The lifecycle is modular and composable.
Canonical Flow
Input → Validate → Transform → Plan → Execute → Aggregate → Finalize → OutputEach stage is optional depending on adapter type.
Lifecycle Stages
1. Input
The adapter receives input from an external source:
- API request
- File / stream
- Internal system trigger
This is the raw entry point into the adapter.
2. Validate
The adapter verifies input correctness:
- Schema validation
- Required fields
- Type checking
- Domain constraints
Invalid input should fail early.
3. Transform
Input is normalized into a usable internal structure:
- Mapping external formats → internal schema
- Enriching missing values
- Standardizing units / formats
This stage prepares data for execution or further processing.
4. Plan (Optional)
If the adapter orchestrates compute:
- Defines which primitives will be used
- Sets execution parameters
- Establishes ordering or dependencies
Example:
- Monte Carlo simulation plan
- Multi-stage execution graph
- Batch processing setup
5. Execute (Optional)
The adapter delegates execution to Forge primitives.
Characteristics:
- No direct compute inside adapter
- All heavy computation is externalized
- Execution is distributed and managed by Forge
Adapters may:
- Call a single primitive
- Trigger multiple executions
- Execute sequentially or in parallel
6. Aggregate (Optional)
If multiple execution results exist:
- Combine outputs
- Merge datasets
- Compute summary metrics
- Apply post-processing logic
Example:
- Ensemble aggregation
- Risk metrics consolidation
- Multi-run statistics
7. Finalize
Final transformation before output:
- Format response
- Attach metadata
- Prepare domain-specific structures
This stage ensures output is usable by the target system.
8. Output
Return result to:
- API client
- External system
- Storage layer
Output should clearly represent:
- Result data
- Execution context (if applicable)
- Any relevant metadata
Lifecycle Variants
Different adapter types use different subsets of the lifecycle.
Ingestion Adapter
Input → Validate → Transform → Output- No compute
- Focus on normalization and validation
Execution Adapter
Input → Validate → Transform → Plan → Execute → Finalize → Output- Calls one or more primitives
- Produces direct results
Aggregation Adapter
Input → Validate → Transform → Execute → Aggregate → Finalize → Output- Combines multiple execution outputs
Export Adapter
Input → Transform → Finalize → Output- No compute
- Focus on formatting and delivery
Failure Handling
Failures can occur at any stage:
| Stage | Failure Type |
|---|---|
| Validate | Invalid input |
| Transform | Mapping / parsing errors |
| Plan | Invalid execution plan |
| Execute | Primitive failure |
| Aggregate | Inconsistent results |
| Finalize | Formatting issues |
Adapters must:
- Fail explicitly
- Preserve error context
- Avoid masking execution failures
Idempotency
Adapters should aim for idempotent behavior when possible:
- Same input → same output (if deterministic)

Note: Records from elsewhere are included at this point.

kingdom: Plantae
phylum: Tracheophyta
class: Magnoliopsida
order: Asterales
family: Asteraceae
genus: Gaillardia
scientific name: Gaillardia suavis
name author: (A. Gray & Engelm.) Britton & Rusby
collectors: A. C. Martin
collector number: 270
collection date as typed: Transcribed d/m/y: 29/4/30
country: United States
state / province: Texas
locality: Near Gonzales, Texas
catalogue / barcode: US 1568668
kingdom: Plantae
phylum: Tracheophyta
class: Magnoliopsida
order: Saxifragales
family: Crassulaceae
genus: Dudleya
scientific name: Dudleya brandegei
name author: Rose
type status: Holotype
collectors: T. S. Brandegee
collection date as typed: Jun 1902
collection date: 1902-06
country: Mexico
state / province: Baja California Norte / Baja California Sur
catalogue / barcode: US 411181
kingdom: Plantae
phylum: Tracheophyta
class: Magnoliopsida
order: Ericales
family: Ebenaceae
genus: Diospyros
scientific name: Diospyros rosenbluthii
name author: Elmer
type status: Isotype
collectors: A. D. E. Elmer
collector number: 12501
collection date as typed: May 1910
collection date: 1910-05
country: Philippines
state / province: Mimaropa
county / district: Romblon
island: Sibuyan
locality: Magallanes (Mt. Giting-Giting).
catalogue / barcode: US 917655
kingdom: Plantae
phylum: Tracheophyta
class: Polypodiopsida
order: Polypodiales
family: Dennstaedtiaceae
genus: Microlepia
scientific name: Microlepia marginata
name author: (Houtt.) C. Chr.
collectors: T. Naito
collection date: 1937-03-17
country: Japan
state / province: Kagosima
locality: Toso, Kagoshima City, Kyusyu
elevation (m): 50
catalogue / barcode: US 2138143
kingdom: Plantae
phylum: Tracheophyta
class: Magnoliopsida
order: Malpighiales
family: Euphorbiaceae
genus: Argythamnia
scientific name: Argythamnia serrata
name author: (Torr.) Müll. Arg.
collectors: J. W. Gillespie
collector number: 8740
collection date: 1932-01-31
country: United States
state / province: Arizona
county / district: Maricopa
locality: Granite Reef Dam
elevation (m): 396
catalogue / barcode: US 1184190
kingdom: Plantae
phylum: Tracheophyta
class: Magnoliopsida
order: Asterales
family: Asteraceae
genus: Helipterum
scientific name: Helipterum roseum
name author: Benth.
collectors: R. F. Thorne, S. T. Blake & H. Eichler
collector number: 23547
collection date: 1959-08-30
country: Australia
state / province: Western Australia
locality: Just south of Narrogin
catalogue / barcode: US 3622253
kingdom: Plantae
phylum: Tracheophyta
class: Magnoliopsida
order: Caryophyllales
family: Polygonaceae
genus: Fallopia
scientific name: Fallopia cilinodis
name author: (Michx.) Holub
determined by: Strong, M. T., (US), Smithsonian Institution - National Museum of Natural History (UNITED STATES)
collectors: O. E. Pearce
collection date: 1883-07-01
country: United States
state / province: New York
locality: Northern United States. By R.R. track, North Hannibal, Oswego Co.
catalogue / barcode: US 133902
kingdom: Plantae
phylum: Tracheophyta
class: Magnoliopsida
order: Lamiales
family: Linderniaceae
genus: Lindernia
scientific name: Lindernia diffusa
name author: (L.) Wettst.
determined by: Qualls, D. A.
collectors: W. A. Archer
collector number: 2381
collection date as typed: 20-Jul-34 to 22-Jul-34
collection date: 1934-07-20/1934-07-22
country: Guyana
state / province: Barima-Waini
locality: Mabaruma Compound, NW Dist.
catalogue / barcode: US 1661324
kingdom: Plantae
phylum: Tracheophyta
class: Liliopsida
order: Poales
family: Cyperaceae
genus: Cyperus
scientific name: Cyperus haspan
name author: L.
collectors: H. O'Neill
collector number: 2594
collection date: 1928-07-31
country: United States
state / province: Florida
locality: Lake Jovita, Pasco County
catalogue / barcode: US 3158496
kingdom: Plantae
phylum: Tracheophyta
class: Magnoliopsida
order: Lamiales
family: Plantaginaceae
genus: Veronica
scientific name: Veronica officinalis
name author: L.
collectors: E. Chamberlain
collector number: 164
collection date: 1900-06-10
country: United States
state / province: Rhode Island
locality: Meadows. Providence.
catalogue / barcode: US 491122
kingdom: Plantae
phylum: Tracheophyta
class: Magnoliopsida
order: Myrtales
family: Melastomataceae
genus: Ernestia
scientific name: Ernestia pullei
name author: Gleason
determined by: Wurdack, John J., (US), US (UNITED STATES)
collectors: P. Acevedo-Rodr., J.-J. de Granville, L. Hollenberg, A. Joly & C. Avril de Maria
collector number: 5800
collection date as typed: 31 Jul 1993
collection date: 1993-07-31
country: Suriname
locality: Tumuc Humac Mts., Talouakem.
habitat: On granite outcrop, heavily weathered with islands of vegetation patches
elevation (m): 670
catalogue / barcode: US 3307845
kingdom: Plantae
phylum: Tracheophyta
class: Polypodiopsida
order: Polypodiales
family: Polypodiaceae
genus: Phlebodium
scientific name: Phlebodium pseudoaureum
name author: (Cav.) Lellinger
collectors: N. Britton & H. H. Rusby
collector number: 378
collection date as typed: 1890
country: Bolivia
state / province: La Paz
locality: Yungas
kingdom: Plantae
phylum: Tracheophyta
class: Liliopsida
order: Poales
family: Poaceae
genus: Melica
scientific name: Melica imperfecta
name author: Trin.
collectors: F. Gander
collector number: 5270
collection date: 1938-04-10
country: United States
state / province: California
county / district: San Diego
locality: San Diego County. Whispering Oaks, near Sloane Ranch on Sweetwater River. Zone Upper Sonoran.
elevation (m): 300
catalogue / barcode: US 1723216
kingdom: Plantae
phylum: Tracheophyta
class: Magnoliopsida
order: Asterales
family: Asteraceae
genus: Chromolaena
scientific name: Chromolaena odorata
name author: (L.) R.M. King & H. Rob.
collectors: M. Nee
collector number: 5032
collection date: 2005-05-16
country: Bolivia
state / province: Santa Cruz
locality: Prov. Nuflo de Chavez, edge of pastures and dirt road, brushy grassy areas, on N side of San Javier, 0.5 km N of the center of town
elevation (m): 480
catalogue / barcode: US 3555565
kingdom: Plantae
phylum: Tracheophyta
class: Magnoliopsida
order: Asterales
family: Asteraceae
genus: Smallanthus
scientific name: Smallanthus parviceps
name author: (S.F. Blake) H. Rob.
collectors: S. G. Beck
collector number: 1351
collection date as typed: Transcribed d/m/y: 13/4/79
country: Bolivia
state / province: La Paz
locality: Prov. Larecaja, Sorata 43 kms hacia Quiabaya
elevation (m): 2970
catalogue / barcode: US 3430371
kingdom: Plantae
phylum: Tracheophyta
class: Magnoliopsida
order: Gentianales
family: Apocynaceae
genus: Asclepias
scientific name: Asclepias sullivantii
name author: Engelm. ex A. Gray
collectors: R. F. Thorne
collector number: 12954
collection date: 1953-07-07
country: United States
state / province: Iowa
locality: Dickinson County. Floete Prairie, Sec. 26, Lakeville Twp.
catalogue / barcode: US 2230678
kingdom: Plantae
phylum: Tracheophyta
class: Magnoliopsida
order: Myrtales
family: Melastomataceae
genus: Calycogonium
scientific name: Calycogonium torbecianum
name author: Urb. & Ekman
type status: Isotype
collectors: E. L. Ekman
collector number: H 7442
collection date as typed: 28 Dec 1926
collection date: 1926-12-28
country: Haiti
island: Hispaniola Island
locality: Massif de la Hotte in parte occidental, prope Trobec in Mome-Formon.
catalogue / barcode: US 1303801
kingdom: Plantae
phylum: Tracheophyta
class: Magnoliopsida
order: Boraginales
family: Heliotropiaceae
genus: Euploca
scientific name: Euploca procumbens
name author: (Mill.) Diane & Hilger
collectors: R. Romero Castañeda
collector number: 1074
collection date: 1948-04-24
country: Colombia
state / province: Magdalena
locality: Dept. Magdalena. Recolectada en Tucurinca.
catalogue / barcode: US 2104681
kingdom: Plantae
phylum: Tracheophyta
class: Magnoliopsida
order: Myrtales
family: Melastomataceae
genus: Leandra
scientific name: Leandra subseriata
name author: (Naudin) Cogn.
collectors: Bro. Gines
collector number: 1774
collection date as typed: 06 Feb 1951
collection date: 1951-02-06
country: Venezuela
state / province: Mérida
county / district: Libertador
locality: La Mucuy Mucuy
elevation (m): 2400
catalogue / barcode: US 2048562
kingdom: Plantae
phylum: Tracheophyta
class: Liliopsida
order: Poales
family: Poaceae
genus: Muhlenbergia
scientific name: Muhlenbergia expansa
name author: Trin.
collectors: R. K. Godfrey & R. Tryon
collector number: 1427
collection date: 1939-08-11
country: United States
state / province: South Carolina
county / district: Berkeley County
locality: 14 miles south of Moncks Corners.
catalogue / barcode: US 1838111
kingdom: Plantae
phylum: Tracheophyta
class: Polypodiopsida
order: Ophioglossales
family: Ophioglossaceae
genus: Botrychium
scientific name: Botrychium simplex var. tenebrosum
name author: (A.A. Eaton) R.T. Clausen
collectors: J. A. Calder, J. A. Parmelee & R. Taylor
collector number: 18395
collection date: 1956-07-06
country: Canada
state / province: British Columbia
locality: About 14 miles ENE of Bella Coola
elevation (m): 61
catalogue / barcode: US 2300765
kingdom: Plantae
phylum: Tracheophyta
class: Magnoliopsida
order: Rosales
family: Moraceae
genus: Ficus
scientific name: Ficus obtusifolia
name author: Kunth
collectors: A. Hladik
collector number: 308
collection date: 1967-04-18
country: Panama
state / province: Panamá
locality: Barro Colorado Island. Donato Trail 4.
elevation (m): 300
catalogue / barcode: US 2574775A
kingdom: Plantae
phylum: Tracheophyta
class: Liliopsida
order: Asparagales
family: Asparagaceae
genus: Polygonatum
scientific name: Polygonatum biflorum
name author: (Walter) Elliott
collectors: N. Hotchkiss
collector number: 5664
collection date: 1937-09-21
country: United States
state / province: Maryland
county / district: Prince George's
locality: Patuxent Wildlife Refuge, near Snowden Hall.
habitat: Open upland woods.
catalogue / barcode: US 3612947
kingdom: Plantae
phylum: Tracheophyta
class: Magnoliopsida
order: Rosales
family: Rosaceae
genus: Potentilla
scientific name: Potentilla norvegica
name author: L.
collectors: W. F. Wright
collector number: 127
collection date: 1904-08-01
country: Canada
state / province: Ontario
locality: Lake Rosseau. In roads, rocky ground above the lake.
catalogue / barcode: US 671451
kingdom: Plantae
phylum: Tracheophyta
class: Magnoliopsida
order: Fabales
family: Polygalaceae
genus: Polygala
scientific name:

- Controlled randomness via seeds
- Safe retries
Observability
Adapters should expose:
- Execution steps
- Inputs and outputs (where applicable)
- References to primitive executions
- Error traces
This enables:
- Debugging
- Auditing
- Replay
Composition Across Adapters
Adapters can be chained:
Adapter A → Adapter B → Adapter CThis enables:
- Complex workflows
- Modular pipelines
- Domain-specific systems
Mental Model
The adapter lifecycle is:
- A structured flow of responsibility
- Not a rigid pipeline
- Not all stages are required
Adapters implement only what they need —
but must respect execution boundaries.
Key Insight
Adapters do not define how computation works.
They define how computation is requested, coordinated, and delivered.